╭─ RECORDS FOR PROCESSING
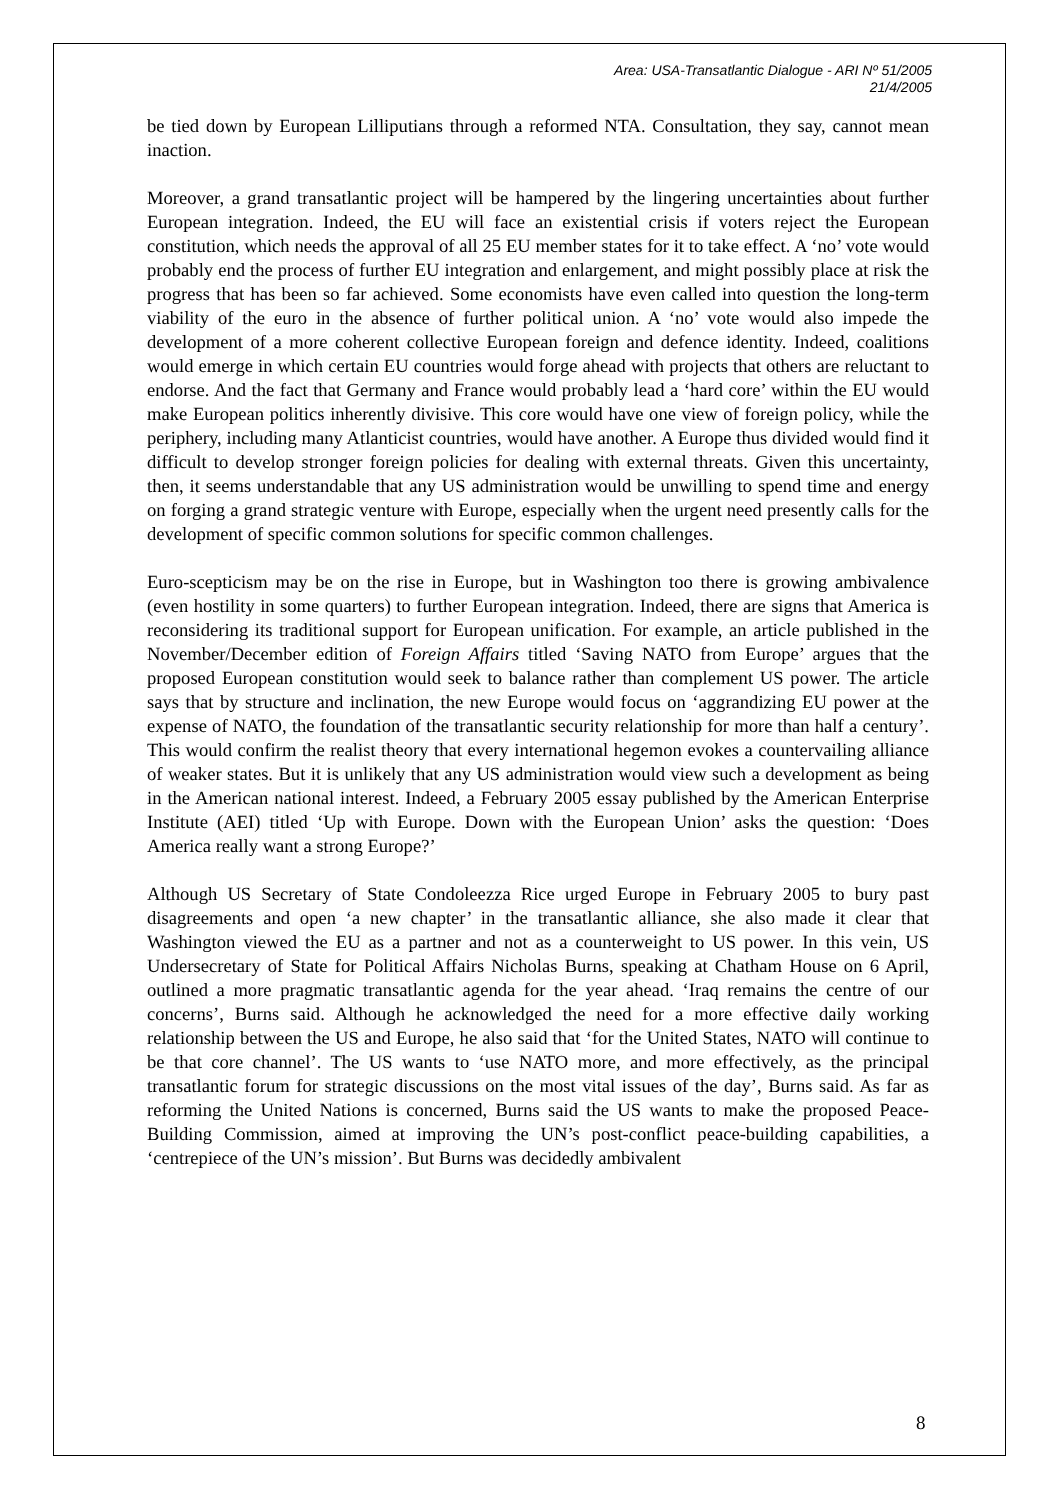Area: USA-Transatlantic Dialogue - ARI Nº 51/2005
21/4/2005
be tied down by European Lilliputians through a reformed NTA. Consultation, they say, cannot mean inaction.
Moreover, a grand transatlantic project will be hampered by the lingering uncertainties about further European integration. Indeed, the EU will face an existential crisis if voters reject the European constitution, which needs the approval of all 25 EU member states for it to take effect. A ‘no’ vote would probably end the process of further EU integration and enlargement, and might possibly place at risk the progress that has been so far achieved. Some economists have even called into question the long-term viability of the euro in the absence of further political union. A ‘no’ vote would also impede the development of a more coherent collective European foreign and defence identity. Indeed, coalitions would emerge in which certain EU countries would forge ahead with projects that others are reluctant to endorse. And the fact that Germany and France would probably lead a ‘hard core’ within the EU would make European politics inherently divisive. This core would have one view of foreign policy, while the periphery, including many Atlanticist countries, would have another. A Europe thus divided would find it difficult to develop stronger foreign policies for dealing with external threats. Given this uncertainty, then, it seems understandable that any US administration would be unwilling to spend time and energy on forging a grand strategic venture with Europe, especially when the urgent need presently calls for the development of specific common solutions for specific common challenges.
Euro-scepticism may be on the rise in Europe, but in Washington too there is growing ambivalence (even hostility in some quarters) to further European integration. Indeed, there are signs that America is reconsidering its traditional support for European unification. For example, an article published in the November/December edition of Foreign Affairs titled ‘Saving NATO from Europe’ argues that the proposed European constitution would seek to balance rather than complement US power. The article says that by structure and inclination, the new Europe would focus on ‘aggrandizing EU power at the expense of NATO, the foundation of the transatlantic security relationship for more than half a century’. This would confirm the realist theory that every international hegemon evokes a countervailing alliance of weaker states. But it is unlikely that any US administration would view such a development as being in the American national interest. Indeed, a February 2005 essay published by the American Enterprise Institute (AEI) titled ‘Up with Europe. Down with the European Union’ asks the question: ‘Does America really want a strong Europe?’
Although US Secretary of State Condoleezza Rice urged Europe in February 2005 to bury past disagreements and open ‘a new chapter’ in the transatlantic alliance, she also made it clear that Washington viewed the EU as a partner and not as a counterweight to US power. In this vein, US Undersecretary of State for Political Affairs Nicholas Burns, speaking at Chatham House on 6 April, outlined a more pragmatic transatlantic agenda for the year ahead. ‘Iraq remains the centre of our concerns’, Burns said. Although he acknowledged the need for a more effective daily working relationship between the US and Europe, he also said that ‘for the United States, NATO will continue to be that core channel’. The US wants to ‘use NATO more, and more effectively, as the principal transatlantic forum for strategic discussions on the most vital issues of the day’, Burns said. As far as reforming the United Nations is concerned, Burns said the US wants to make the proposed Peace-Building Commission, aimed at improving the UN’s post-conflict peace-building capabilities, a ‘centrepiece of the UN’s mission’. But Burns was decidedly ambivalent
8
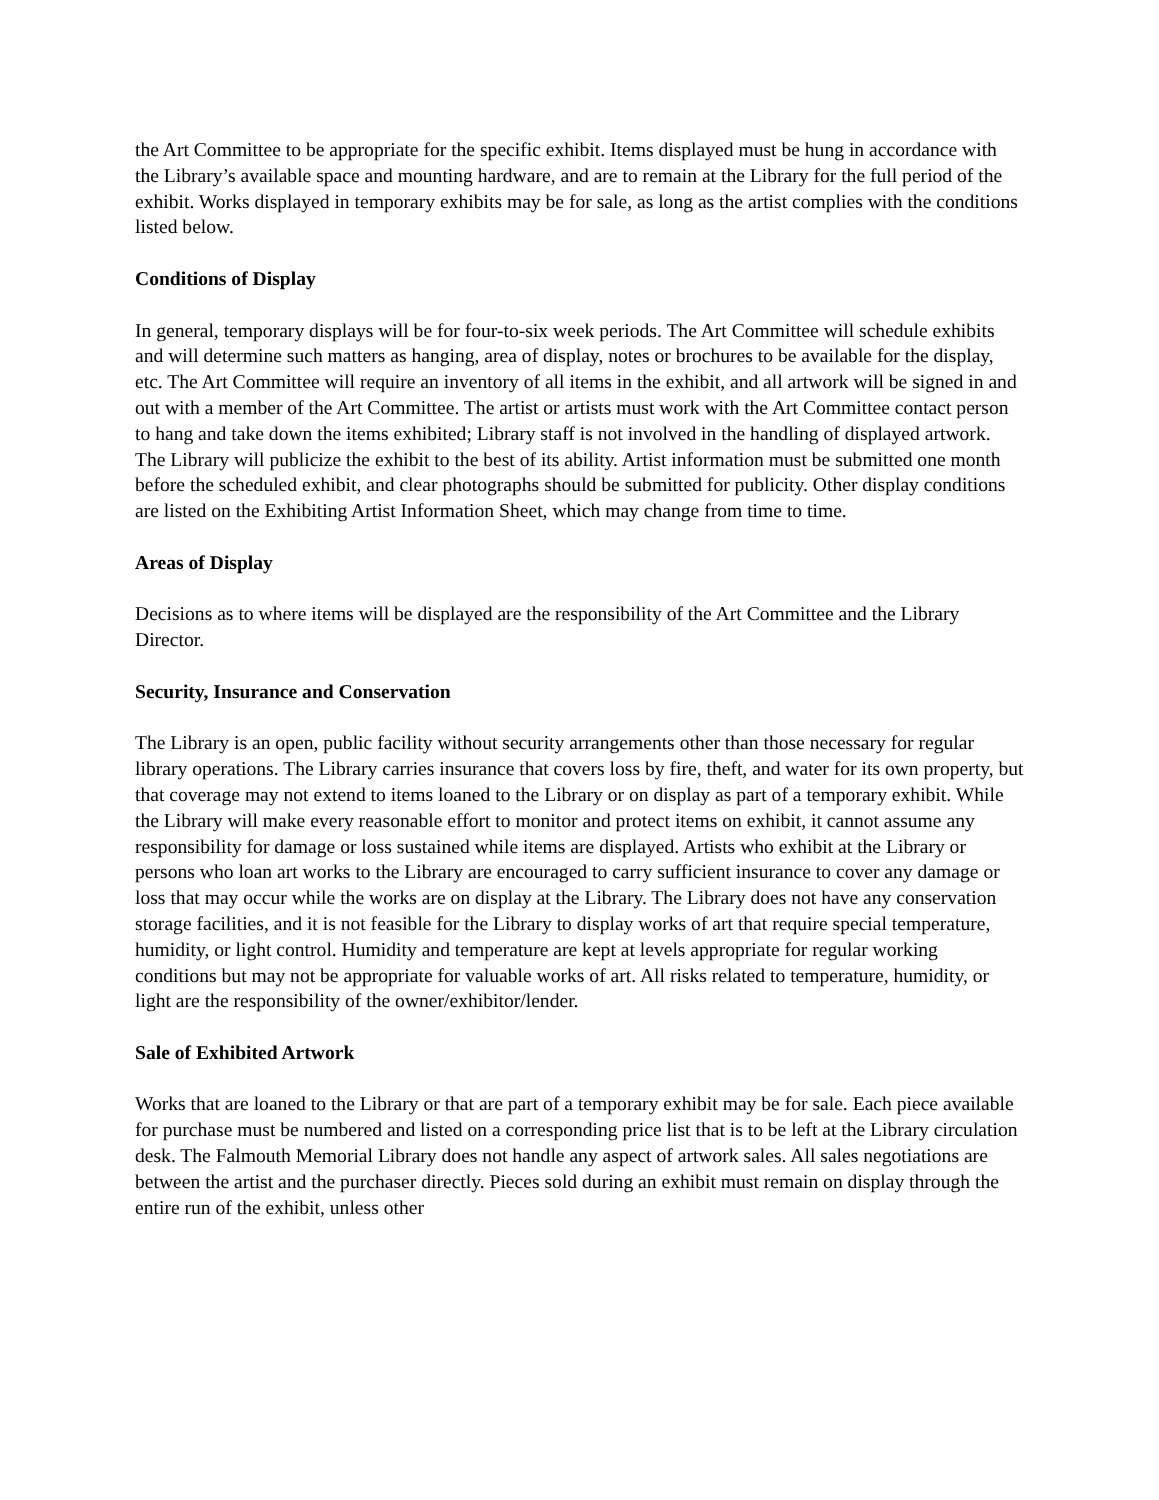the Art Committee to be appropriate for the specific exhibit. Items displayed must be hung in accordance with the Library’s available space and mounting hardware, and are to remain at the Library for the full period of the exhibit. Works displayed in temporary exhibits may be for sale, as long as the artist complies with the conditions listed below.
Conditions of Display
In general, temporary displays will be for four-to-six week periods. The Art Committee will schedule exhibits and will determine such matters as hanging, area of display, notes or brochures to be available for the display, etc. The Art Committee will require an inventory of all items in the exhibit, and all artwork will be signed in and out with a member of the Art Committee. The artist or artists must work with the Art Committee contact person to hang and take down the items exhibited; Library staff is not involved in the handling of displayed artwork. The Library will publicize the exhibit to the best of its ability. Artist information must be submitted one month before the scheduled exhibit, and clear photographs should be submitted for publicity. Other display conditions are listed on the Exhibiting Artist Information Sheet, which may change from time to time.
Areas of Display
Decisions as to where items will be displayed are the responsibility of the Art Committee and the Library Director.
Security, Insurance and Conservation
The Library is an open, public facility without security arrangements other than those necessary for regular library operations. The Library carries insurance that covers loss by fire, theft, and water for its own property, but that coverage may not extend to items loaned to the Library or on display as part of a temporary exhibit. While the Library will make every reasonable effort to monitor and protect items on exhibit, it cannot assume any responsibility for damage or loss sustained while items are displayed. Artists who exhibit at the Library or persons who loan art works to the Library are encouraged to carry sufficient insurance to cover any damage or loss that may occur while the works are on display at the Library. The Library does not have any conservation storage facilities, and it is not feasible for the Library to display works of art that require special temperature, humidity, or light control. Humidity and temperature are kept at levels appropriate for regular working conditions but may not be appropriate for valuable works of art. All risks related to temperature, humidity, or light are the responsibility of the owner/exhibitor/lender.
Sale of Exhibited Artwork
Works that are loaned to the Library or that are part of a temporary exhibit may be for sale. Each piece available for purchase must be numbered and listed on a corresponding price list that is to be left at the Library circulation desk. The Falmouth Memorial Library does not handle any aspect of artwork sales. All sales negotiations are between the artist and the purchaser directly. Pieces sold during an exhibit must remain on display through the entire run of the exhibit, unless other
╰─
> _WHAT YOU SHOULD DO_
What is the number of lines above that contain the string "through"? Answer with the number alone.

> _TASK RESPONSE_
2